[PASSAGE Boundary: Start]
David R. MacIver's Blog: Objections to the VNM utility theorem, part 2

Objections to the VNM utility theorem, part 2

6 May 2013

This is another post about reasons why I don’t agree with the VNM theorem. I’m still focusing on the actual axioms of it rather than taking it in the broader context that I object to it because, well, frankly it’s much easier.

Here I would like to object to the idea that preferences over lotteries should be complete. That is, for any pair of lotteries \(A, B\) you should be able to say that \(A \leq B\) or \(B \leq A\). I’m not even going to use lotteries to do it, I’m going to use concrete events.

The point I would like to make is that there are multiple relevant notions of indifference between outcomes. One is “I genuinely don’t care about the difference between these outcomes” and another is “I do not have sufficient information to decide which of these outcomes I prefer”. Although your observed behaviour in these cases may be the same (pick an option at random), they differ in important ways. In particular if you treat them as the same you lose transitivity of preference.

Let me pick a worked example. Suppose you’re running a school, and you’ve got some money to spend, and you want to spend it on improving the quality of education for the kids. You’ve decided you can spend it on two things: Hiring more teachers and students lunches. Less the latter example sound trivial, imagine you’re in some high poverty area where a lot of kids can’t afford to eat properly. It’s pretty well established that if you’re starving all day in school then you’re going to perform badly.
[PASSAGE Boundary: End]
[DATA TO USE Boundary: Start]
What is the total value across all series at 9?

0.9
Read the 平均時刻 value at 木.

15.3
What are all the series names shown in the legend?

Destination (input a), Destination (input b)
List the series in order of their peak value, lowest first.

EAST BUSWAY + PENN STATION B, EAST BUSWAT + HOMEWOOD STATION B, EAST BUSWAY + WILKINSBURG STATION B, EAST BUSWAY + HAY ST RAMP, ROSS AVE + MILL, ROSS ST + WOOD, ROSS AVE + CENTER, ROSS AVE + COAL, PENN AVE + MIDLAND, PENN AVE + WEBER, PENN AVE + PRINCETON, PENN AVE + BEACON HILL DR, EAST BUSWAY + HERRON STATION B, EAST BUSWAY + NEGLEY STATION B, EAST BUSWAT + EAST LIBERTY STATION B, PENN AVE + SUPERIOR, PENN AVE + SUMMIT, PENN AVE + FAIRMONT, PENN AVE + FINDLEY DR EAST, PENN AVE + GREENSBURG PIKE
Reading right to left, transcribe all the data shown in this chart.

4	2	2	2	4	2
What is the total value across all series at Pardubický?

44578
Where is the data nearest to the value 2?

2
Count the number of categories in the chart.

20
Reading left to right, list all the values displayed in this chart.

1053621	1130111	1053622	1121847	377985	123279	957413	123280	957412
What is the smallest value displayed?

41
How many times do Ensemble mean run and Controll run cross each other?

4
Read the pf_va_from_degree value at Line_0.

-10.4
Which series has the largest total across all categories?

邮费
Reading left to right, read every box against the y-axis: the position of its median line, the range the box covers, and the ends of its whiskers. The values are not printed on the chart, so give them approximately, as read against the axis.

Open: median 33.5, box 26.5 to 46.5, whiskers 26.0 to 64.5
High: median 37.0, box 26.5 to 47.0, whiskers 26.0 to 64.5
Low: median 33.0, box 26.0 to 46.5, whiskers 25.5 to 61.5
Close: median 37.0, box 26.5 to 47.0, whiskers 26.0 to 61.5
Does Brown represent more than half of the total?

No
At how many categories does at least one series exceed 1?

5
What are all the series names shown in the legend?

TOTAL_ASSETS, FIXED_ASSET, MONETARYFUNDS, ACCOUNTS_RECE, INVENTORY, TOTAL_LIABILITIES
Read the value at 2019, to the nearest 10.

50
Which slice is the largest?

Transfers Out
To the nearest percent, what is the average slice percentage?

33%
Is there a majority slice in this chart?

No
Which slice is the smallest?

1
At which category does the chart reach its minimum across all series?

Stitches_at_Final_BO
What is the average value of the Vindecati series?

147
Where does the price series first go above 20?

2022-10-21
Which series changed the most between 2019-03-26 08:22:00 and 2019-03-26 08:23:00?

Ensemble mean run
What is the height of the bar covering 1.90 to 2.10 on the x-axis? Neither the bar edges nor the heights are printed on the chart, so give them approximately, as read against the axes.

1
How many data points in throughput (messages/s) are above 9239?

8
[DATA TO USE Boundary: End]
WHAT TO DO:
[A] Return, word for word, the stretch of rows from the very first row through the line that contains "List the series".
[B] Resume the post objecting to the VNM utility theorem, picking up right after its last sentence.

OUTPUTS FOR THE TASKS:
[A]
What is the total value across all series at 9?

0.9
Read the 平均時刻 value at 木.

15.3
What are all the series names shown in the legend?

Destination (input a), Destination (input b)
List the series in order of their peak value, lowest first.

[B]
We basically have two numbers here completely describing the problem space we care about (we could introduce additional ones, but they wouldn’t change the problem): Number of children who are adequately fed and number of teachers who are employed.

I’ll even make this easier for you and give us a utility function. All we care about is maximizing one number: Say the number of students who get at least one B grade. This should be a poster child for how well subjected expected utility works as a metric.

Increasing either of these numbers while leaving the other one constant will result in a strictly better scenario (assuming the number of teachers is capped to something sensible so we’re not going to find ourselves in a stupid situation where we have twice as many teachers as students). Adding more teachers is good, increasing the number of students who are well fed is good.

What’s complicated is comparing the cases where one number goes up and the other goes down.

It’s not always complicated. Consider two scenarios: Scenario 1 is that we have 0 students well fed and 2 teachers. Scenario 2 is that we have 20 students well fed and 1 teacher. Scenario 2 is obviously better (supposing we have 50 students in our entire student body. If the student body were much larger than one teacher could handle then that might be different).

Now consider Scenario 3: We have 0 students well fed and 9 teachers. This is obviously worse than Scenario 1.

Now consider the transition from scenario 2 to 3: Take lunch away from students, one at a time. At what point does this flip and become no better than scenario 1? Is it really better all the way down to the last student looking forlornly at you as you take their lunch away? Probably not.

But there isn’t really some concrete point at which it flips. There’s one side on which we regard scenario 1 to be obviously worse and one on which we regard it to be obviously better, and a biggish region in between where we just don’t know.

Why don’t we know? We have a utility function! Surely all we need to do is work out the number of utilons a fed student gives us, the number a teacher gives us, add them up and whichever gets the highest score wins! Right?

Obviously I’m going to tell you that this is wrong.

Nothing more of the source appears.